Quote word for word everything from the start of the records down to and including the line containing "mag missen (2026 Gids)".
** Data for review follows **
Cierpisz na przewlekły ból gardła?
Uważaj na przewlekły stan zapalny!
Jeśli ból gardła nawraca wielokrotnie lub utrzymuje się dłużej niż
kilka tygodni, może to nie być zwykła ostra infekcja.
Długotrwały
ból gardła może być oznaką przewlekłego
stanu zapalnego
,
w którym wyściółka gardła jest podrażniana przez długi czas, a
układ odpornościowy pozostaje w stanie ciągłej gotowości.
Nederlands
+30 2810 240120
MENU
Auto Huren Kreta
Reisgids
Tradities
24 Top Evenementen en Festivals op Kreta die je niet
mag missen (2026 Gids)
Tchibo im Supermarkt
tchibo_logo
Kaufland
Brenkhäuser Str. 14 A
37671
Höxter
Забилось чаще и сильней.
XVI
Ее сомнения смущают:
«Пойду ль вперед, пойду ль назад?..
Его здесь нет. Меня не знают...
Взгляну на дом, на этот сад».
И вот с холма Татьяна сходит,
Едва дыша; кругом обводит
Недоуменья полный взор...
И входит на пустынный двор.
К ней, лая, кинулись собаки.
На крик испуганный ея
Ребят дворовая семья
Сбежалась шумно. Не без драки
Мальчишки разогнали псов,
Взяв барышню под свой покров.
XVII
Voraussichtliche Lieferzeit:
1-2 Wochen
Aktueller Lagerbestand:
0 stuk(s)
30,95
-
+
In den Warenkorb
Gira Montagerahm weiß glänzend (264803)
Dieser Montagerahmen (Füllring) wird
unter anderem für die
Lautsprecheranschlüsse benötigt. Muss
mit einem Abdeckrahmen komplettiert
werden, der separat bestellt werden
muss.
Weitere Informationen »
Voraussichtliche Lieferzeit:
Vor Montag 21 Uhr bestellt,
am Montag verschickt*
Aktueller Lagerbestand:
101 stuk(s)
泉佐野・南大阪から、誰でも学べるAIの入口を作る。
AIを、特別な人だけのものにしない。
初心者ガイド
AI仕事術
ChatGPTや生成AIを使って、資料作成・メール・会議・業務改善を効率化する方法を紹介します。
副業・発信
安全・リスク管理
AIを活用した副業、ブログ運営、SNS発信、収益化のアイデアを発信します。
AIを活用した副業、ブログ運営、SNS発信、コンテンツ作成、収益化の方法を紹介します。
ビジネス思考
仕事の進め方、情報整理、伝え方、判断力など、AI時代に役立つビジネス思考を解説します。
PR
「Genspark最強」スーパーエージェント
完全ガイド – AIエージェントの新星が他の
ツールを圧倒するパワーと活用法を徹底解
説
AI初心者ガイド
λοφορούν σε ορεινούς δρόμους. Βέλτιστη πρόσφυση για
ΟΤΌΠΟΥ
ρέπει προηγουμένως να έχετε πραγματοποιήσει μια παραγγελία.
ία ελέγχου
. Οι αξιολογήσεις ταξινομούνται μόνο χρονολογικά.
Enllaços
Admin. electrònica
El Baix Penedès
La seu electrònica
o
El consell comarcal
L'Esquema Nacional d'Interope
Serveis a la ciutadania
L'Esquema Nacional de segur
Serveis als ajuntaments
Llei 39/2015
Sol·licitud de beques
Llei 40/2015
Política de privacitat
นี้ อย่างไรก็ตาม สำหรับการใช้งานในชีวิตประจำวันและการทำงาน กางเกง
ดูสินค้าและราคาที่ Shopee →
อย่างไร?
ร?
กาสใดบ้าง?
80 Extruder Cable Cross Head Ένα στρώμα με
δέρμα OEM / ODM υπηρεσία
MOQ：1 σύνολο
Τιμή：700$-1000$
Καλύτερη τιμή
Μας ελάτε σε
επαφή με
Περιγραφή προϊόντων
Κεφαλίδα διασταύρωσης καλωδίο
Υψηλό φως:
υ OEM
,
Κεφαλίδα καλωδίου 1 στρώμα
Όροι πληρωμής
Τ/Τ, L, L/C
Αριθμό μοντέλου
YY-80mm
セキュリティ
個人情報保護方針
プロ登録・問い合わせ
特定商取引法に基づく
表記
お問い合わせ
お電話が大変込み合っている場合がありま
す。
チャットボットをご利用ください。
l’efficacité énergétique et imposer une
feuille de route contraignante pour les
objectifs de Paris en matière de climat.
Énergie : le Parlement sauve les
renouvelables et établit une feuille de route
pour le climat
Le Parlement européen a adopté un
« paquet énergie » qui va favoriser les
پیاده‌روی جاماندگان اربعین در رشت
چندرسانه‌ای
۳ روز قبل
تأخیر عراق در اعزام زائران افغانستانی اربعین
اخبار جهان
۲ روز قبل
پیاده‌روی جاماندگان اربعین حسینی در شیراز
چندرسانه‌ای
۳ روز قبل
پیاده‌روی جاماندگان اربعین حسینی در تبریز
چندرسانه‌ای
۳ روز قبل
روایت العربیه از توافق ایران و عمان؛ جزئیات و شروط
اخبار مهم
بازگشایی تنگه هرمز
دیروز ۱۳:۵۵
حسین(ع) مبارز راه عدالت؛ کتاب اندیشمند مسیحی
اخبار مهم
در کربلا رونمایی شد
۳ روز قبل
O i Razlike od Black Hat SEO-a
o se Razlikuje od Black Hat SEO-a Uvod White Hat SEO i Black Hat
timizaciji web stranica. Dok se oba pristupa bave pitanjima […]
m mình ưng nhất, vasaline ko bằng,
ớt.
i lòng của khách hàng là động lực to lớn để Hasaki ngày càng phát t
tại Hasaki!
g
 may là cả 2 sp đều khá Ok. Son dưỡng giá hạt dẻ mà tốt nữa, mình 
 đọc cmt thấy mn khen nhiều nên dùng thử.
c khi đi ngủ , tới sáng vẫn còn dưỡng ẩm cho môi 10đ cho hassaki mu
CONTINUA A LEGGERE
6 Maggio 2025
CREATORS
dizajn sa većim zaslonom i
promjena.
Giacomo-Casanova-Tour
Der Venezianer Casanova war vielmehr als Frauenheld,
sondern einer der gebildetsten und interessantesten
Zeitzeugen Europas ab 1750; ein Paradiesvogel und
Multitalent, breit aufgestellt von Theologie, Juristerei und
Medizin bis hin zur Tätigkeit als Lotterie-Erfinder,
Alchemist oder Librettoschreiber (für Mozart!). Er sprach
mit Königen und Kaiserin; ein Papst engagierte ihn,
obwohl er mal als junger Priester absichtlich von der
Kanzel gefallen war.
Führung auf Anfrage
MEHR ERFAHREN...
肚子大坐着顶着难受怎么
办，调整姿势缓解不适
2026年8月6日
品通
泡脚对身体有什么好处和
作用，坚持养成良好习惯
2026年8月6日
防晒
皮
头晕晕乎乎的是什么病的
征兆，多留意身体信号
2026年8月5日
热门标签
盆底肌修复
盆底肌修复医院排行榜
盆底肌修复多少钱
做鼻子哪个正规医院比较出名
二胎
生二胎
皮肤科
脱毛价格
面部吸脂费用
** End of Data for review **
_Result of the task_:
Cierpisz na przewlekły ból gardła?
Uważaj na przewlekły stan zapalny!
Jeśli ból gardła nawraca wielokrotnie lub utrzymuje się dłużej niż
kilka tygodni, może to nie być zwykła ostra infekcja.
Długotrwały
ból gardła może być oznaką przewlekłego
stanu zapalnego
,
w którym wyściółka gardła jest podrażniana przez długi czas, a
układ odpornościowy pozostaje w stanie ciągłej gotowości.
Nederlands
+30 2810 240120
MENU
Auto Huren Kreta
Reisgids
Tradities
24 Top Evenementen en Festivals op Kreta die je niet
mag missen (2026 Gids)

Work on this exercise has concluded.